Pixel coordinate listings:
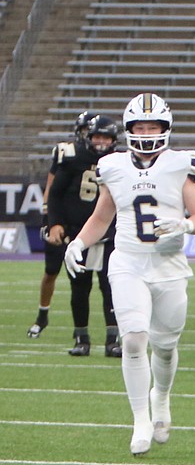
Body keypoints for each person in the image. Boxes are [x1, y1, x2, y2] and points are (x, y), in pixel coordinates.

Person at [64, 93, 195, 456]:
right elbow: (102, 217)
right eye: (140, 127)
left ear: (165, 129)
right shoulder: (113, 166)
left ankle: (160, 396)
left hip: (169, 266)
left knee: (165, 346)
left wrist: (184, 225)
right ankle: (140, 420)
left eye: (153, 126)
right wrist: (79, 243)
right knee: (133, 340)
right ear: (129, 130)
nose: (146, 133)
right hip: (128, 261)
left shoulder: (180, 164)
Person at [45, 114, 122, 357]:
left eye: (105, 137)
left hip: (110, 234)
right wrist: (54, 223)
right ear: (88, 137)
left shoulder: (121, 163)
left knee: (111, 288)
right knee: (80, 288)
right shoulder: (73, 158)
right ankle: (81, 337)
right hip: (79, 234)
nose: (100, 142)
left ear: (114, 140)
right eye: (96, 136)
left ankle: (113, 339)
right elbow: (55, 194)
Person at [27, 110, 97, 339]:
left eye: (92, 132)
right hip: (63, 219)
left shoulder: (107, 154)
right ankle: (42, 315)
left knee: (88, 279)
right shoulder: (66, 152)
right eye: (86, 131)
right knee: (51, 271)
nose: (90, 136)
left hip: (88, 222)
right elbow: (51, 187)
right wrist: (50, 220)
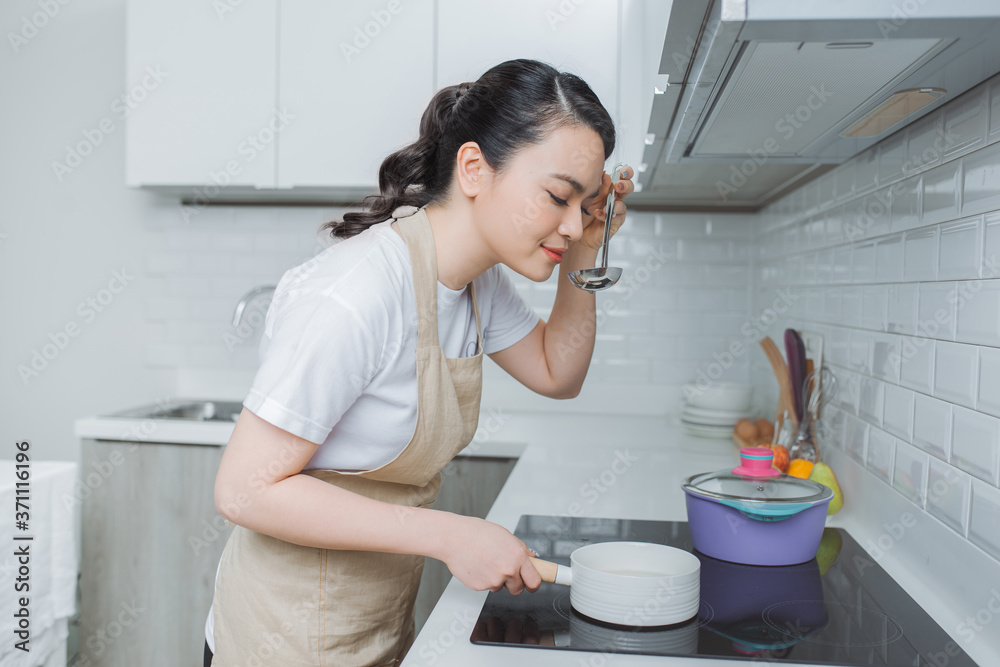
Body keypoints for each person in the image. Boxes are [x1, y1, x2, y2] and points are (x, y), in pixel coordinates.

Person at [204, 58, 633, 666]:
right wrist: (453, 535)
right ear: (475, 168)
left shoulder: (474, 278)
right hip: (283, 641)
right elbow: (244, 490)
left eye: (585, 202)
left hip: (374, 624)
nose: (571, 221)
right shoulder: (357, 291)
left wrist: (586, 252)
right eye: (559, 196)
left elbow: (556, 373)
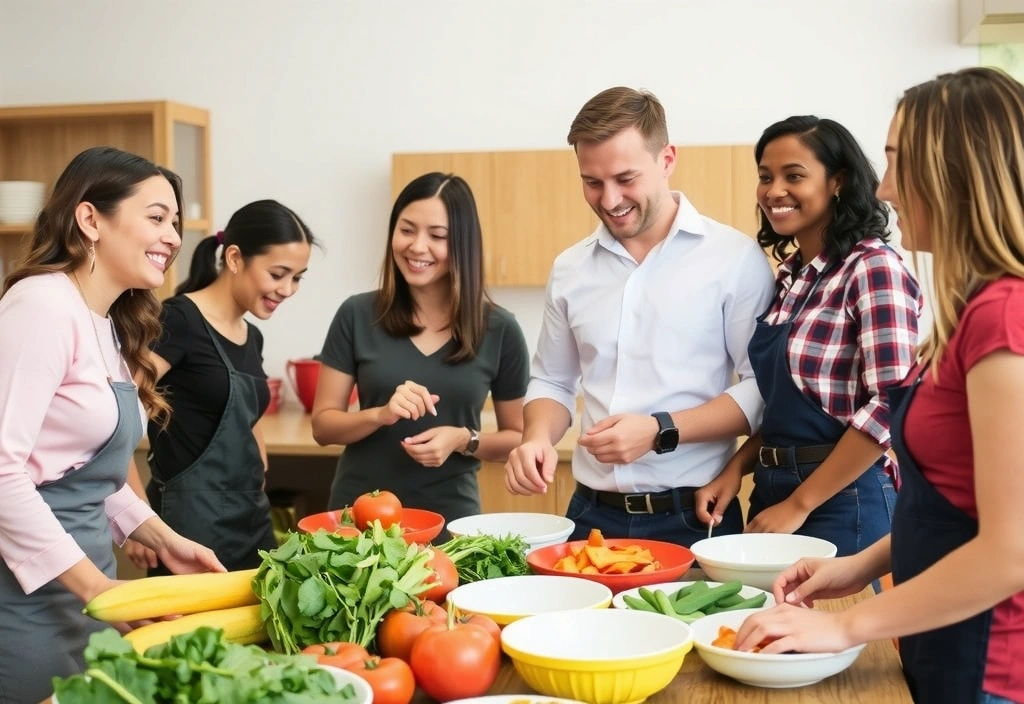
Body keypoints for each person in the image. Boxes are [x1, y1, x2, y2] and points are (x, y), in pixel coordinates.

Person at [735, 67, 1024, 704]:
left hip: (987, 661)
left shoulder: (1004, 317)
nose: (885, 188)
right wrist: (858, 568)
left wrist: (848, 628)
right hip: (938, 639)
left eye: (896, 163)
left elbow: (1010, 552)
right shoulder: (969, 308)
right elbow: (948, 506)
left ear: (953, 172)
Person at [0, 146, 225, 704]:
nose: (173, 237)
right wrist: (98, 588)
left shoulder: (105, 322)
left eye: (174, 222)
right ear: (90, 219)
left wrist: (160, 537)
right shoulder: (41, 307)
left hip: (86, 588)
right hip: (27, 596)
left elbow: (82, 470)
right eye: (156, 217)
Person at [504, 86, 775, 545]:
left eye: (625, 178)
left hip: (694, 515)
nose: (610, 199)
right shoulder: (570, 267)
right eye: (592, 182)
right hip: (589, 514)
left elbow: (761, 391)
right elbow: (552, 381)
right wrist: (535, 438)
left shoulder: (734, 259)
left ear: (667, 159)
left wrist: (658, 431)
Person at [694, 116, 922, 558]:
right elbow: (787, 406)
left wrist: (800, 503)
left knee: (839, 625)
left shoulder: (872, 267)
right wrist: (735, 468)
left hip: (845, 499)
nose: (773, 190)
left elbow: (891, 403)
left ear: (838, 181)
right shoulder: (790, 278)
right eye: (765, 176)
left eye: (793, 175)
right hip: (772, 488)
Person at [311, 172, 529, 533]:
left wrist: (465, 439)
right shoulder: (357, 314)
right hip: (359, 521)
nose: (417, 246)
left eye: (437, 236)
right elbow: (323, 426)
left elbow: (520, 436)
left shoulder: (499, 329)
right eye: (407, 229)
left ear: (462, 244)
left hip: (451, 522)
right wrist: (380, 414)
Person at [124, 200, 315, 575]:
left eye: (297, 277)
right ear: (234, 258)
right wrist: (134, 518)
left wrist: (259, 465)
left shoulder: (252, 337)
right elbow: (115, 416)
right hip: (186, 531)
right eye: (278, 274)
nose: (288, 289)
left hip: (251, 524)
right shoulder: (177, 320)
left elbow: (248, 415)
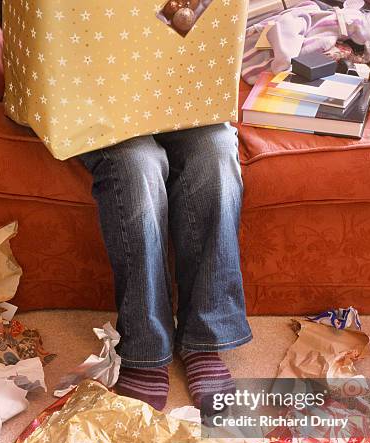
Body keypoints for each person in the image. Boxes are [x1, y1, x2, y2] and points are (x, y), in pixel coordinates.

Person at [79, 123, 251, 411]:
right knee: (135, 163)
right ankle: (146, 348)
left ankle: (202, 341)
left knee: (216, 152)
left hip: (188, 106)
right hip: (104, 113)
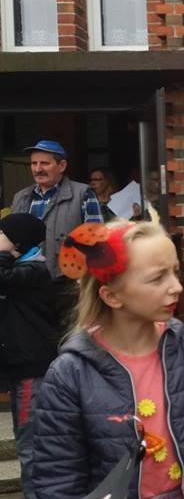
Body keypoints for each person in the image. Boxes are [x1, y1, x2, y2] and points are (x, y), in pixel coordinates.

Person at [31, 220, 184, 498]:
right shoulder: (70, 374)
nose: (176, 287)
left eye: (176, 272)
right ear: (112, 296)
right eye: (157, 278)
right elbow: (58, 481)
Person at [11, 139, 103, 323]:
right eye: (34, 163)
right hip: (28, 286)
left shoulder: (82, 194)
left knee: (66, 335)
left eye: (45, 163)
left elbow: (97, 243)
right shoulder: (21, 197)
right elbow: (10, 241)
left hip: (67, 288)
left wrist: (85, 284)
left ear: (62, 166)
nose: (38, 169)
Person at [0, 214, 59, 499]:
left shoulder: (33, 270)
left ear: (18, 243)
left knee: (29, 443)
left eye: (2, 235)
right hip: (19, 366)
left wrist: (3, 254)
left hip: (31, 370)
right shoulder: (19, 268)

• _TASK OBJECTIVE_: Up to and including the line with "nose: (885, 188)", repeat every line from the top of the entries exactly, but not the pictures.

• _RESULT_:
Body keypoints for each person in the image. Boxes are [x1, y1, x2, y2] and points are (x, y), in pixel coordinates.

Person at [64, 93, 195, 456]:
right elbow: (102, 217)
right eye: (140, 127)
left ear: (165, 129)
right shoulder: (113, 166)
left ankle: (160, 396)
left hip: (169, 266)
left knee: (165, 346)
left wrist: (184, 225)
right ankle: (140, 420)
left eye: (153, 126)
right wrist: (79, 243)
right knee: (133, 340)
right ear: (129, 130)
nose: (146, 133)
right hip: (128, 261)
left shoulder: (180, 164)
Person at [45, 114, 122, 357]:
left eye: (105, 137)
left hip: (110, 234)
right wrist: (54, 223)
right ear: (88, 137)
left shoulder: (121, 163)
left knee: (111, 288)
right knee: (80, 288)
right shoulder: (73, 158)
right ankle: (81, 337)
right hip: (79, 234)
nose: (100, 142)
left ear: (114, 140)
right eye: (96, 136)
left ankle: (113, 339)
right elbow: (55, 194)
Person at [27, 110, 97, 339]:
left eye: (92, 132)
right hip: (63, 219)
left shoulder: (107, 154)
right ankle: (42, 315)
left knee: (88, 279)
right shoulder: (66, 152)
right eye: (86, 131)
right knee: (51, 271)
nose: (90, 136)
left hip: (88, 222)
right elbow: (51, 187)
right wrist: (50, 220)
Body keypoints for each person in the image. Boxes are [x1, y1, x2, y2] and points are (x, y), in pixel coordinates.

Person at [204, 58, 633, 666]:
right wrist: (453, 535)
right ear: (475, 168)
left shoulder: (474, 278)
right hip: (283, 641)
right elbow: (244, 490)
left eye: (585, 202)
left hip: (374, 624)
nose: (571, 221)
right shoulder: (357, 291)
left wrist: (586, 252)
right eye: (559, 196)
left elbow: (556, 373)
Body keypoints for each person in the image. Boxes are [x1, y1, x2, y2] and points are (x, y), in pixel coordinates.

Person at [735, 67, 1024, 704]:
left hip: (987, 661)
left shoulder: (1004, 317)
nose: (885, 188)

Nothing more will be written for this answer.